Aurore Nicoli (CBRE) souligne l’impact des emplois indirects. Les 35 nouveaux sites prévus sur tout le territoire permettront de réindustrialiser des zones dépeuplées et créer toute une économie de proximité. Exemple concret : le site de Marcoussis passera de 1000 à 3000 personnes d’ici 2030. Un datacenter de 10 000 m² représente 40 000 à 50 000 machines avec un renouvellement tous les 3 à 5 ans, générant des centaines d’interventions de maintenance.

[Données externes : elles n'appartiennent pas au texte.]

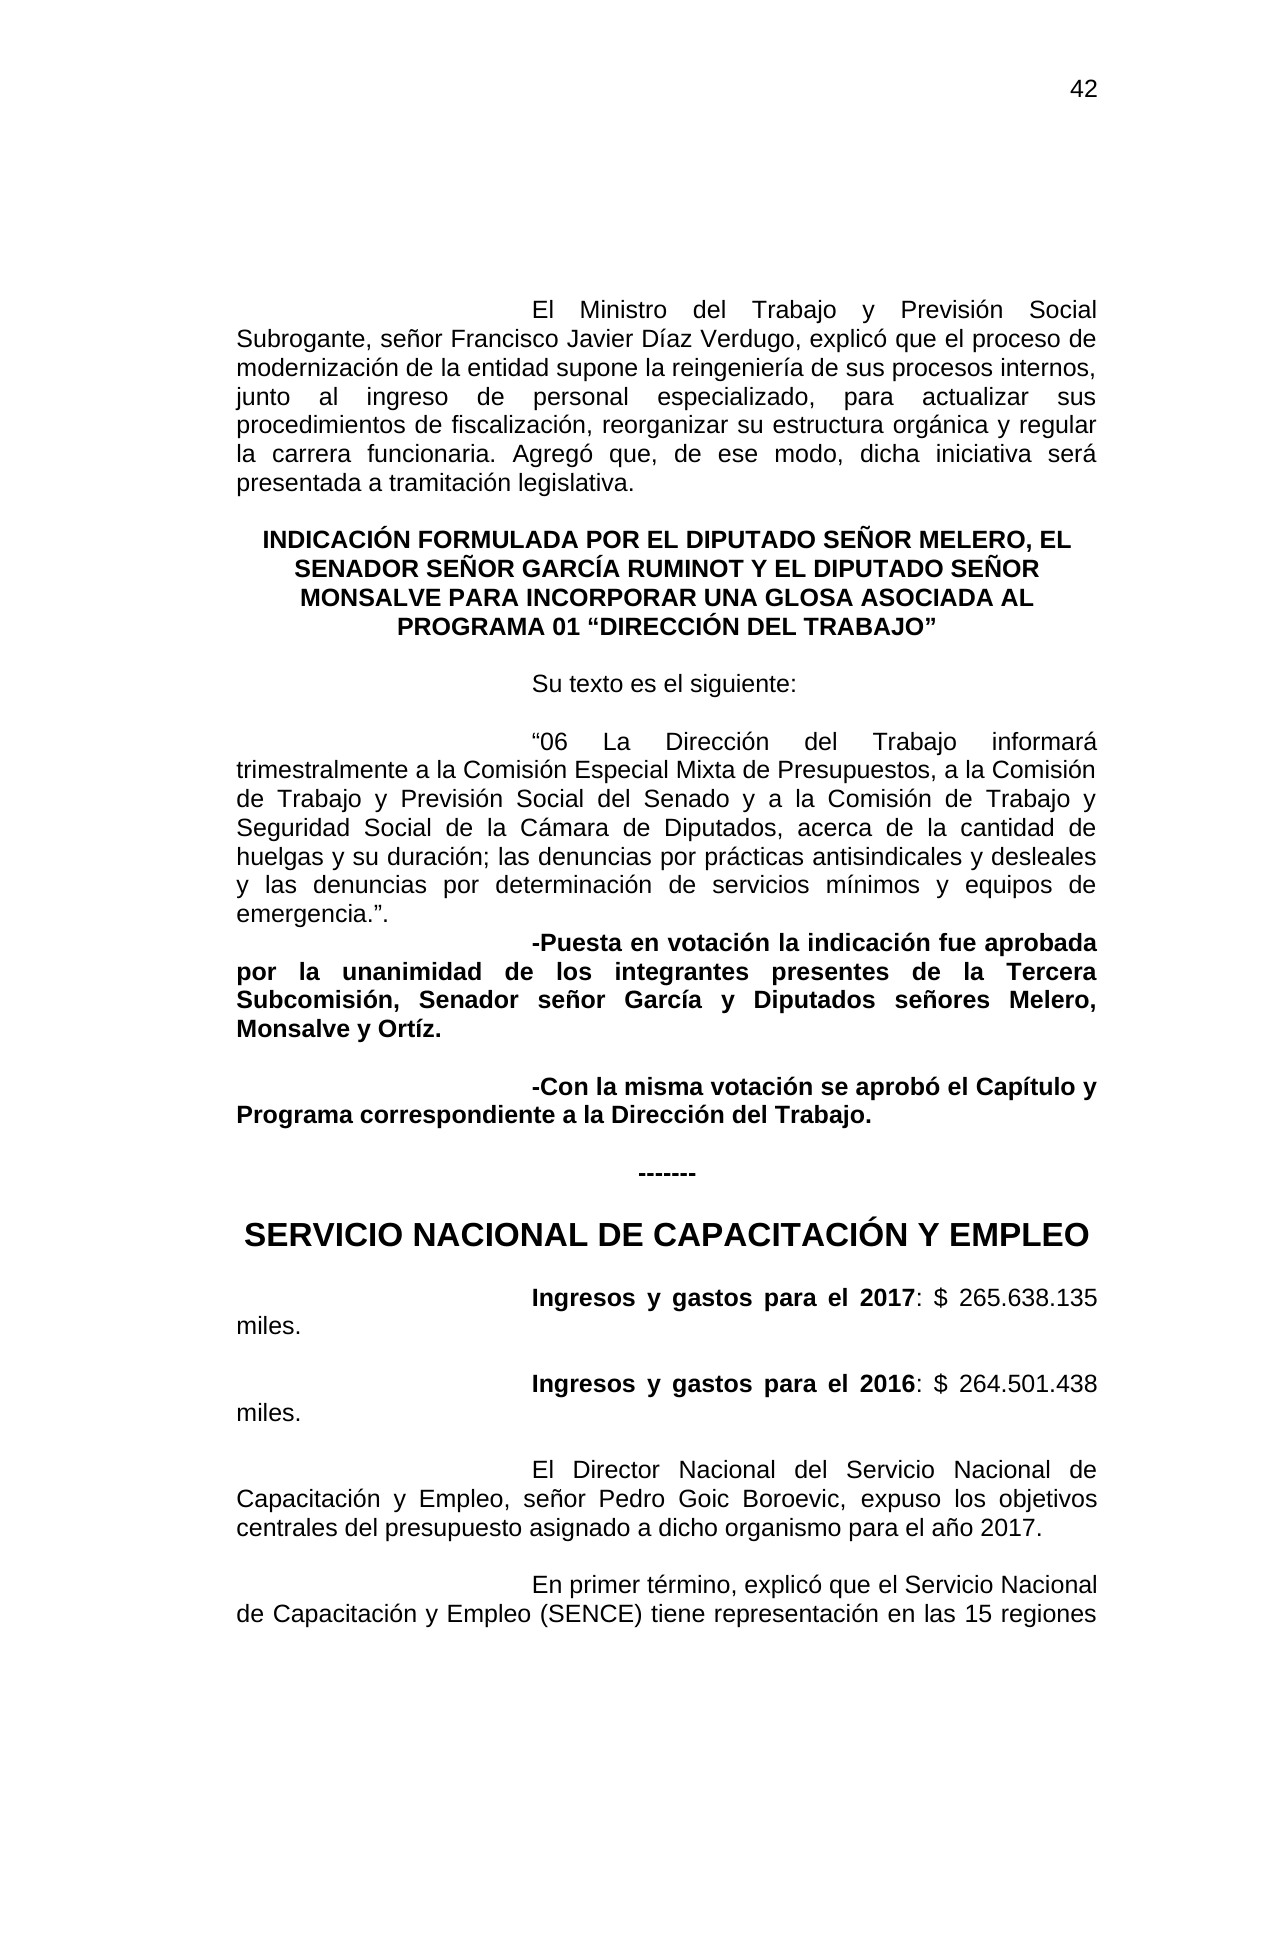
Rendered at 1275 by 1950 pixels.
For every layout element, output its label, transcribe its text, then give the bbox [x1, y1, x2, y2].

text Su texto es el siguiente: [236, 669, 1098, 698]
text Ingresos y gastos para el 2016: $ 264.501.438 miles. [236, 1369, 1098, 1426]
text El Ministro del Trabajo y Previsión Social Subrogante, señor Francisco Javier Díaz Verdugo, explicó que el proceso de modernización de la entidad supone la reingeniería de sus procesos internos, junto al ingreso de personal especializado, para actualizar sus procedimientos de fiscalización, reorganizar su estructura orgánica y regular la carrera funcionaria. Agregó que, de ese modo, dicha iniciativa será presentada a tramitación legislativa. [236, 295, 1098, 497]
text El Director Nacional del Servicio Nacional de Capacitación y Empleo, señor Pedro Goic Boroevic, expuso los objetivos centrales del presupuesto asignado a dicho organismo para el año 2017. [236, 1455, 1098, 1541]
text SERVICIO NACIONAL DE CAPACITACIÓN Y EMPLEO [236, 1215, 1098, 1254]
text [236, 1570, 1098, 1627]
text INDICACIÓN FORMULADA POR EL DIPUTADO SEÑOR MELERO, EL SENADOR SEÑOR GARCÍA RUMINOT Y EL DIPUTADO SEÑOR MONSALVE PARA INCORPORAR UNA GLOSA ASOCIADA AL PROGRAMA 01 “DIRECCIÓN DEL TRABAJO” [236, 525, 1098, 640]
text -Puesta en votación la indicación fue aprobada por la unanimidad de los integrantes presentes de la Tercera Subcomisión, Senador señor García y Diputados señores Melero, Monsalve y Ortíz. [236, 928, 1098, 1043]
text -Con la misma votación se aprobó el Capítulo y Programa correspondiente a la Dirección del Trabajo. [236, 1072, 1098, 1129]
text Ingresos y gastos para el 2017: $ 265.638.135 miles. [236, 1282, 1098, 1340]
text ------- [236, 1158, 1098, 1187]
text “06 La Dirección del Trabajo informará trimestralmente a la Comisión Especial Mixta de Presupuestos, a la Comisión de Trabajo y Previsión Social del Senado y a la Comisión de Trabajo y Seguridad Social de la Cámara de Diputados, acerca de la cantidad de huelgas y su duración; las denuncias por prácticas antisindicales y desleales y las denuncias por determinación de servicios mínimos y equipos de emergencia.”. [236, 727, 1098, 928]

Datacenters : structurer une filière de formation encore naissante

Florian du Boys pointe un paradoxe : malgré 109 milliards d’investissements et une croissance à deux chiffres, aucun dispositif de droit commun n’existe pour former aux métiers de base du datacenter. Contrairement à l’aviation ou au nucléaire, le secteur n’a pas d’écoles dédiées. Le recrutement se fait par « piratage » des talents entre concurrents – un modèle insoutenable.

L’action des Plombiers du Numérique

Face à ce constat, deux formations ont été créées :

  • Formation technicien datacenter : racking, câblage, brassage (600+ jeunes formés)
  • Formation technicien de maintenance : 4 mois + 16 mois d’apprentissage, en partenariat avec Equinix, Data4, CBRE et Eiffage. Résultat : 11/12 apprenants diplômés, dont plusieurs en reconversion (40 ans et +).

Les solutions proposées

  • Travailler en filière : s’inspirer de la « Semaine des métiers du nucléaire » pour coordonner la communication et gagner en visibilité, propose Anne Plouvier (EDF).
  • Colorer les formations existantes : ajouter 40-50h de spécialisation datacenter aux CAP, BTS et licences techniques.
  • Ancrage local : déployer les formations là où sont les besoins (Rennes, Hauts-de-France, Bordeaux, Paris-Sud).
  • Écoles d’ingénieurs : former les futurs « Critical Facility Engineers » avec des compétences en analyse de données et efficacité énergétique (exemple : Data4 Academy avec Paris-Saclay).
  • Agir sans attendre l’État : les acteurs privés doivent s’organiser collectivement, comme pour la formation pilote.

L’IA n’est pas une menace mais un catalyseur de transformation qui élève les compétences tout en multipliant les besoins. Le défi est organisationnel : créer une véritable filière structurée pour former massivement et donner leur chance à des milliers de personnes.

Merci à France Datacenter de nous avoir donné l’opportunité d’échanger sur les enjeux de la formation dans le secteur du datacenter, mettant en avant le dispositif des Plombiers du Numérique, que nous faisons évoluer selon les besoins du secteur.